[Collected data]
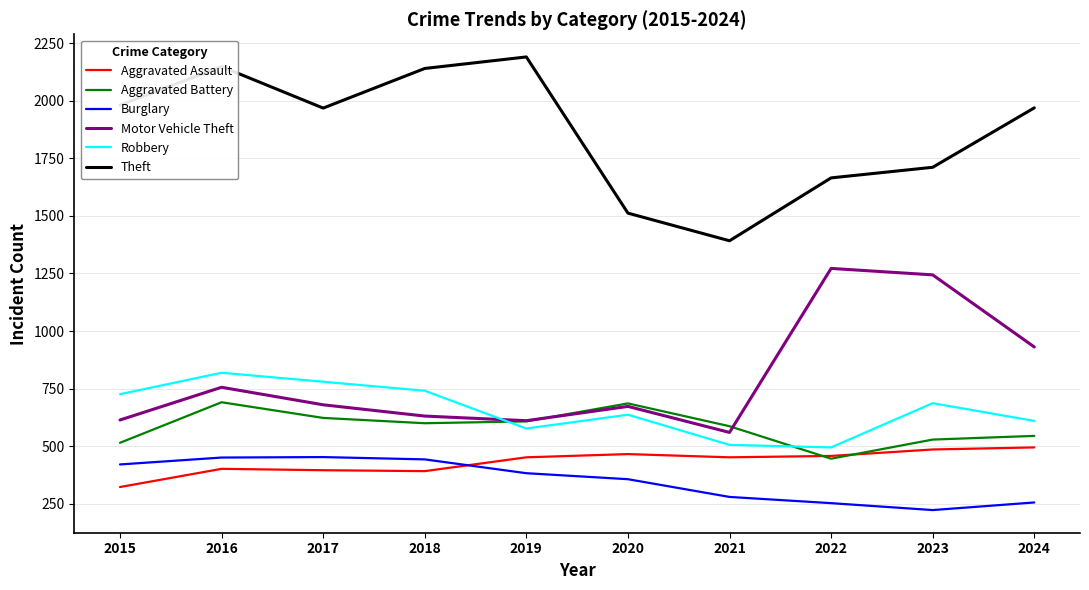

True or false: Motor Vehicle Theft has a value of 1002 at 2021.

False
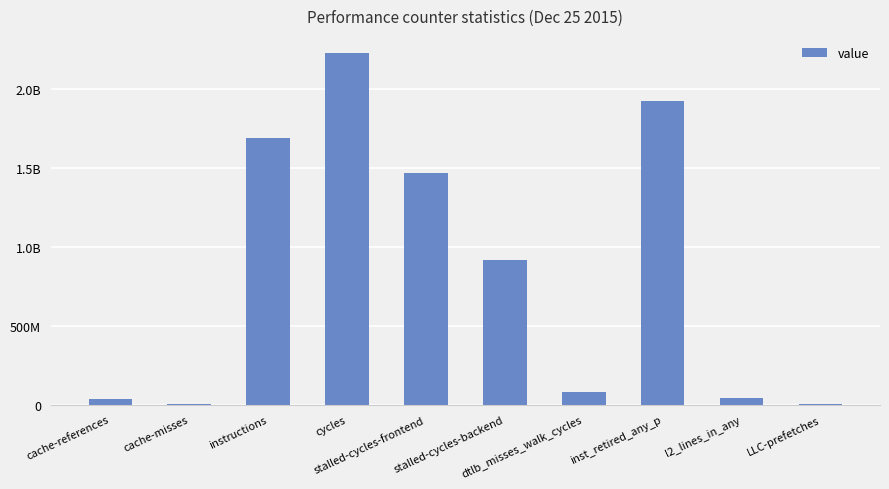

What is the label of the 2nd bar from the left?

cache-misses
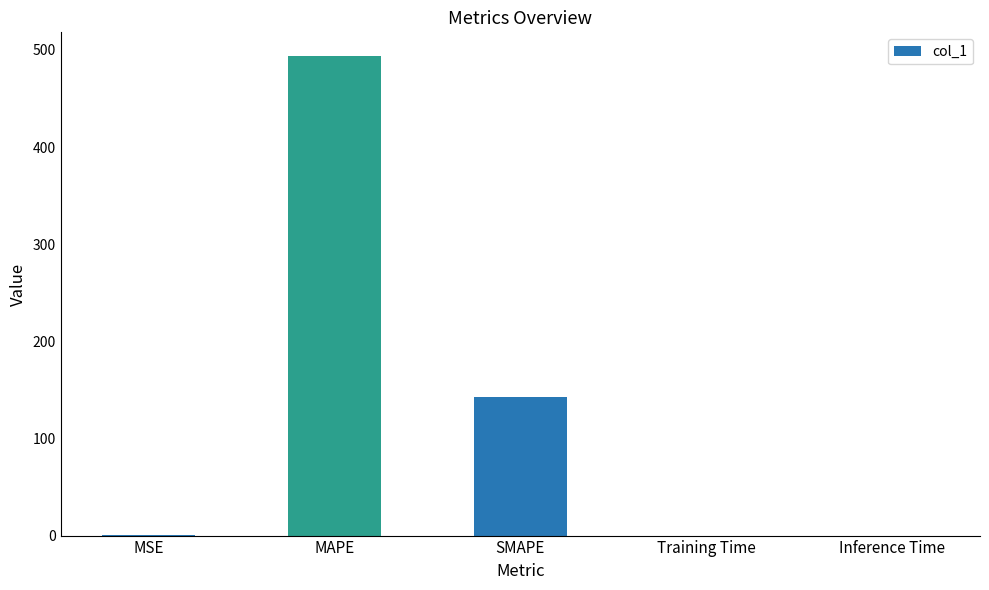

What value does the data have at MSE?

0.2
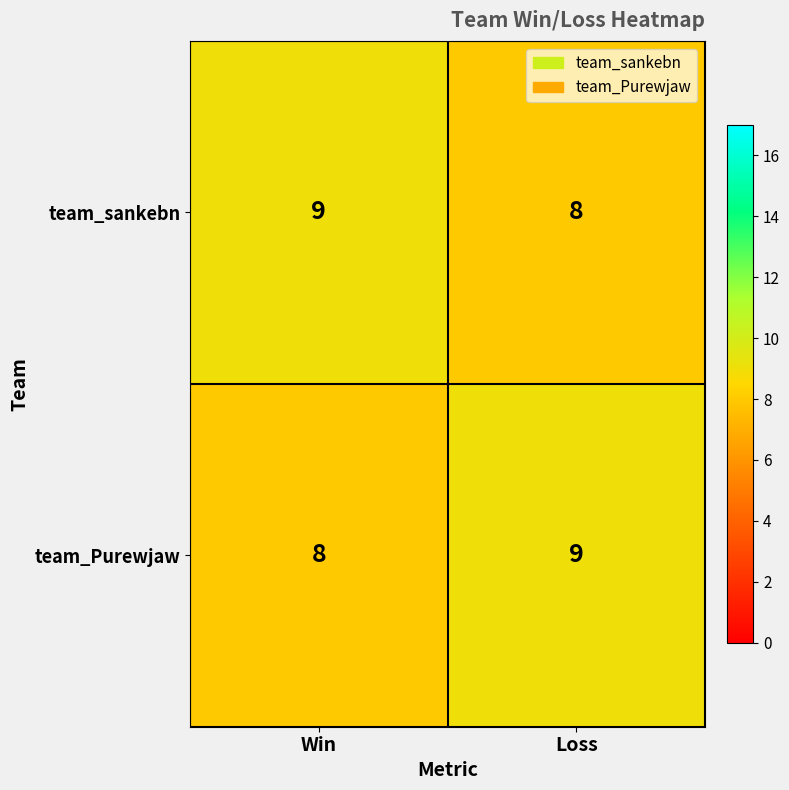

Where is team_Purewjaw nearest to the value 8?

Win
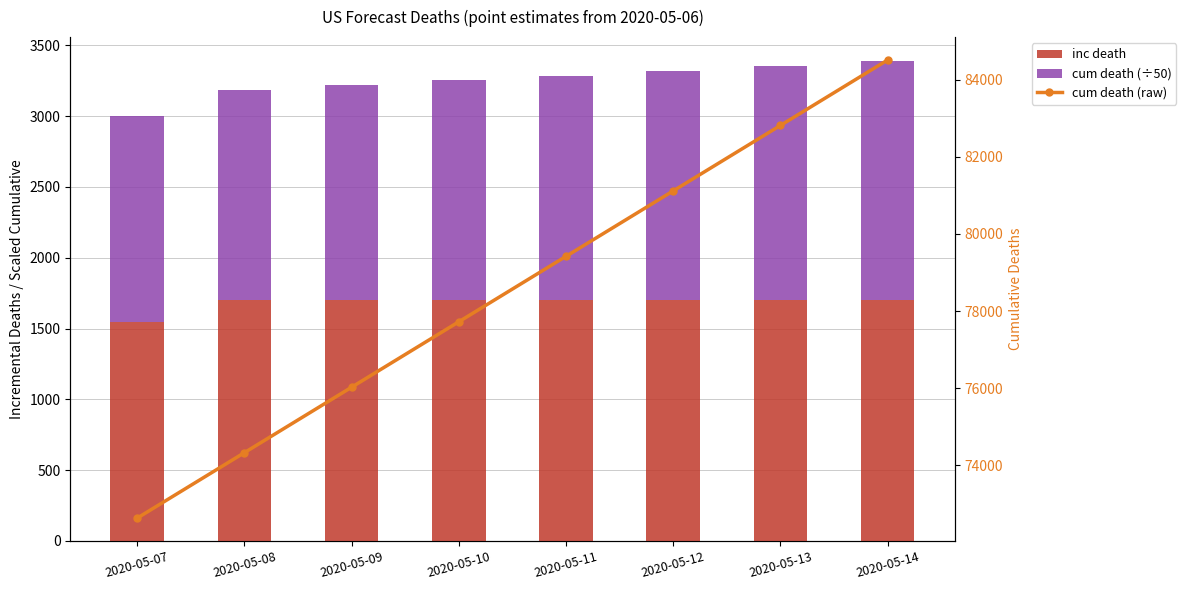

Which series has the widest spread of values?

cum death (raw)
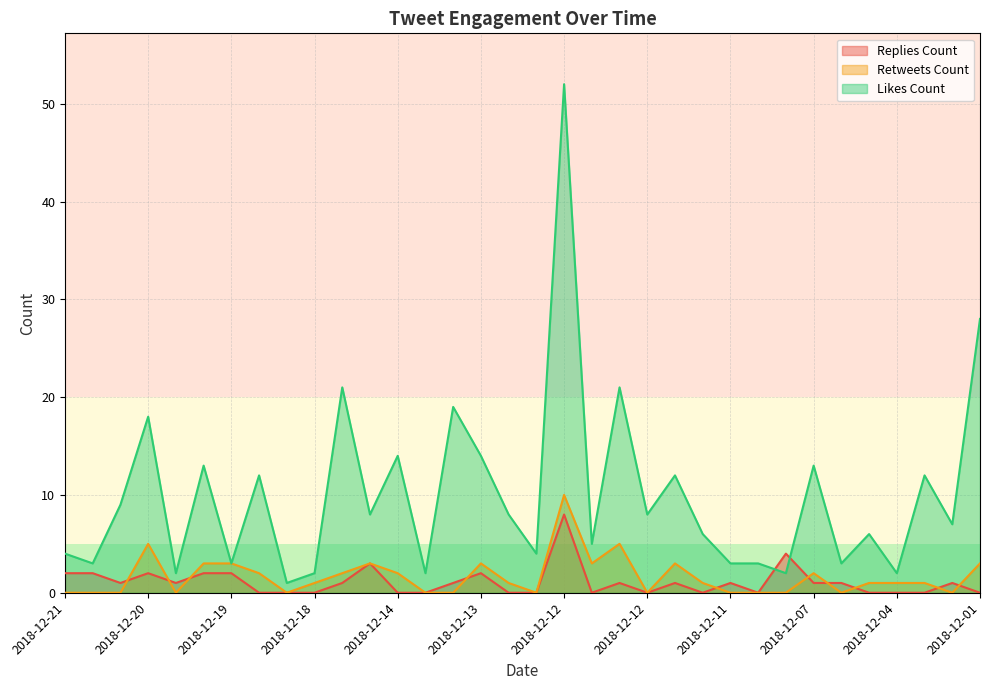

True or false: likes_count and retweets_count intersect in this chart.

False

The task:
Reproduce the lines above word for word, leaving out the pictures.

Completed task:
True or false: Motor Vehicle Theft has a value of 1002 at 2021.

False

What is the label of the 2nd bar from the left?

cache-misses

What value does the data have at MSE?

0.2

Where is team_Purewjaw nearest to the value 8?

Win

Which series has the widest spread of values?

cum death (raw)

True or false: likes_count and retweets_count intersect in this chart.

False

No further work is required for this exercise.